差別的意識を助長し又は誘発する目的で公然とその生命、身体、自由、名誉若しくは財産に危害を加える旨を告知し又は本邦外出身者を著しく侮蔑するなど、本邦の域外にある国又は地域の出身であることを理由として、本邦外出身者を地域社会から排除することを煽動する

その他

  • 基本理念(国民の差別解消への努力義務)
  • 国及び地方公共団体の責務(差別解消への取り組み義務(地方公共団体のみ努力義務))
  • 相談体制等の整備(国は義務、地方公共団体は努力義務)
  • 啓発活動等(国は義務、地方公共団体は努力義務)
  • 人権教育の充実等(国は義務、地方公共団体は努力義務)

 

規制法の問題点は?

「ヘイトスピーチ規制法」が定められたことは前進であるという意見がある一方で、問題点も指摘されています。

ヘイトスピーチ規制法の3つの問題点

  1. 定義
  2. 実効性
  3. インターネット

1.定義

「本邦外出身者」の定義は

  • 日本国外にある国もしくは地域の出身者又はその子孫
  • 日本の国に適法に居住していること

の2つを満たす必要があるとしていますが、アイヌなどの少数民族はどうなるのか、外国人の違法滞在者に関してはどうなるのかと指摘されています。

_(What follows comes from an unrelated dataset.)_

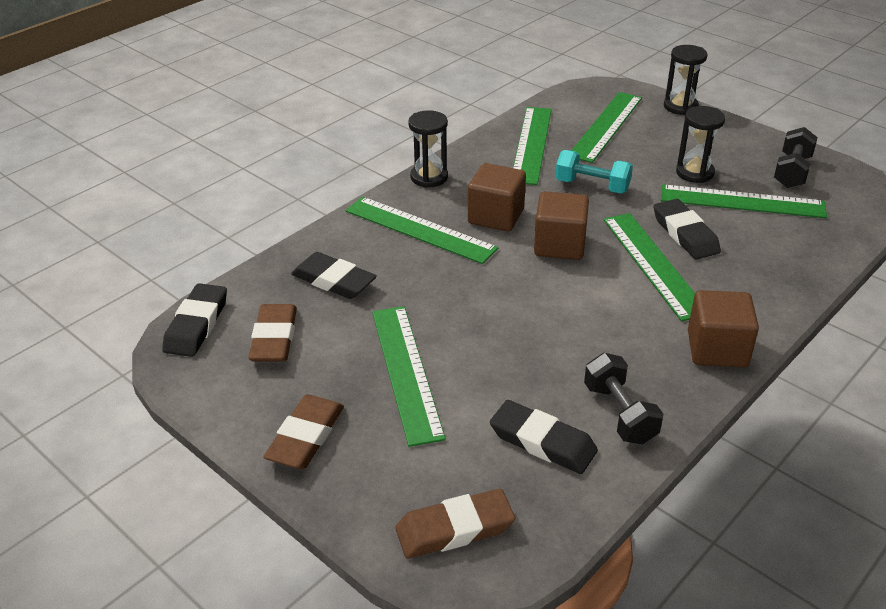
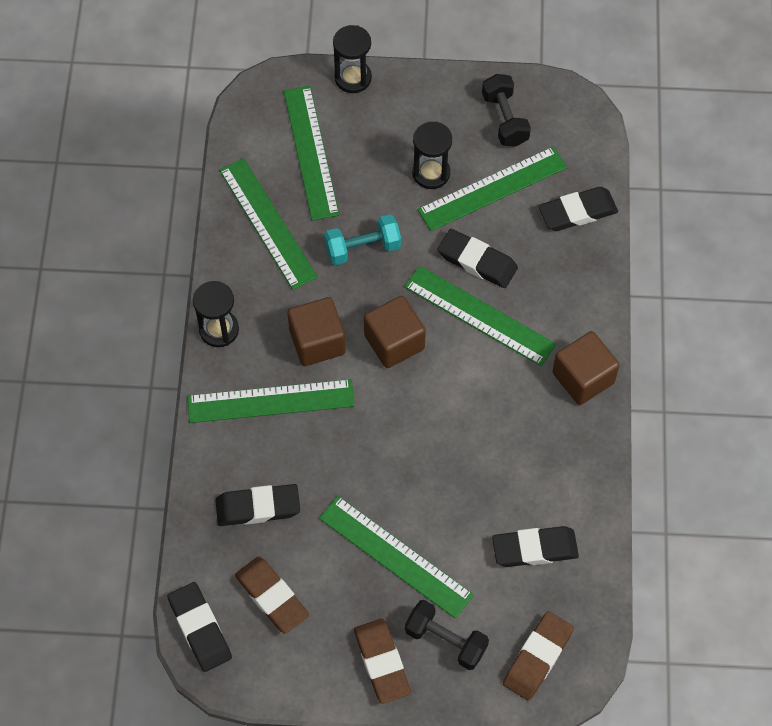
camera: 40 degrees left, 25 degrees up
(619, 413) = (563, 487): black dumbbell -> black dumbbell (445, 640)
(813, 246) = (577, 212): none -> black eraser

違法滞在は犯罪ですが、人種的な差別と、在留に関する違法性とは別の問題であるという指摘もあります。また、差別的言動の定義も曖昧であるということもいわれています。

2.実効性

法律の内容を見ていくと、罰則がなく、義務もしくは努力義務とするという内容になっています。この法律は実効性がないものとなっていると指摘されています。

理念として掲げることに意味があるという主張ですが、実際にヘイトスピーチをなくすには弱い内容です。

野党もヘイトスピーチに関する以下の法律案を提出していました。

  • すべての項目で努力義務ではなく義務
  • ヘイトスピーチを防止する動きを支援する

こちらは罰則こそないものの支援という実効性のある内容でしたが、否決されました。

3.インターネット

ま野党案ではインターネットでのヘイトスピーチ防止に関する規定もありましたが、成立した与党案では規定がありません。

インターネットのヘイトスピーチが過激になっていることが指摘される中で、インターネットの規定を求める声もあります。

 

ひとりひとりが意識を

ヘイトスピーチ規制法が成立しましたが、ヘイトスピーチ否定派の中でも法規制に関しては慎重という意見も聞かれます。しっかりとした定義付けがむづかしい問題であり、安易に規制する方向では運用の難しさが考えられるからです。

規制の裏には必ず失われる自由があります。ヘイトスピーチの定義が曖昧なため、表現の自由が妨げられる可能性があります。

立場により、良い点悪い点というものは変わりますが、ひとりひとりが問題意識をもって議論を深めていくことが重要です。